Scrapping the planned rise this year alone will deprive the Treasury of just shy of £1billion a year by 2025.

And that’s without all the cumulative increases that would have come in the last decade if it had kept going up.

Friends of the Earth’s head of policy Mike Childs said: “It’s astonishing that a government pledging to confront the climate emergency has frozen fuel duty yet again. No wonder passenger cars’ contribution to the climate crisis has barely fallen in the past decade.”

How much will 95% mortgages cost the nation?

Very unusually, there is no predicted cost for the massive mortgage guarantee scheme to be launched next month.

The programme will see the state promise to pay a portion of banks’ losses in return for them offering “risky” mortgages with a 5% deposit.

While this will cost the taxpayer almost nothing if the housing market stays buoyant, we’ll be left on the hook for billions if home prices collapse.

Yet the OBR admitted: ”The new mortgage guarantee scheme has not been sufficiently specified to be incorporated in our forecast.”

The finer details of the scheme – including what “loan to value” rates will be covered by it – aren’t spelt out in the Budget.

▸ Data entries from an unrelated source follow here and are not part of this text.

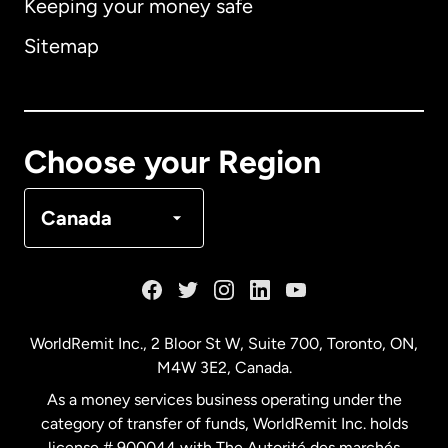
Keeping your money safe
Australia
Sitemap
Canada
English
Canada
Français
Choose your Region
Denmark
Canada
France
Germany
WorldRemit Inc., 2 Bloor St W, Suite 700, Toronto, ON,
M4W 3E2, Canada.
Malaysia
As a money services business operating under the
category of transfer of funds, WorldRemit Inc. holds
Netherlands
license # 900044 with The Autorité des marchés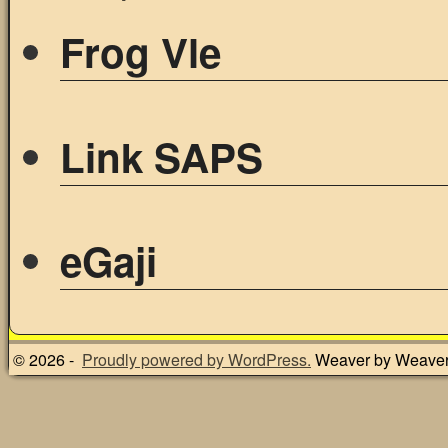
Frog Vle
Link SAPS
eGaji
© 2026 -
Proudly powered by WordPress.
Weaver by Weave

The Green Homes Grant looks to have been buried

Greenpeace branded the handling of the grant “shambolic”.

Nowhere in the small print does the Budget mention the Green Homes Grant – which suggests it is dying a death.

The scheme – which allowed homeowners to claim £5,000 vouchers to make their home more energy efficient – has been beset by controversy after its £2bn of funding in 2020/21 was slashed back to £320m in 2021/22.

Yet the Budget made no pledge to extend it. Sources admitted there had been “delivery challenges” with the Grant, including that it had been harder to install new insulation during Covid, but that the existing commitment to helping people reduce their energy bills had not been removed.

Greenpeace branded the handling of the grant “shambolic”.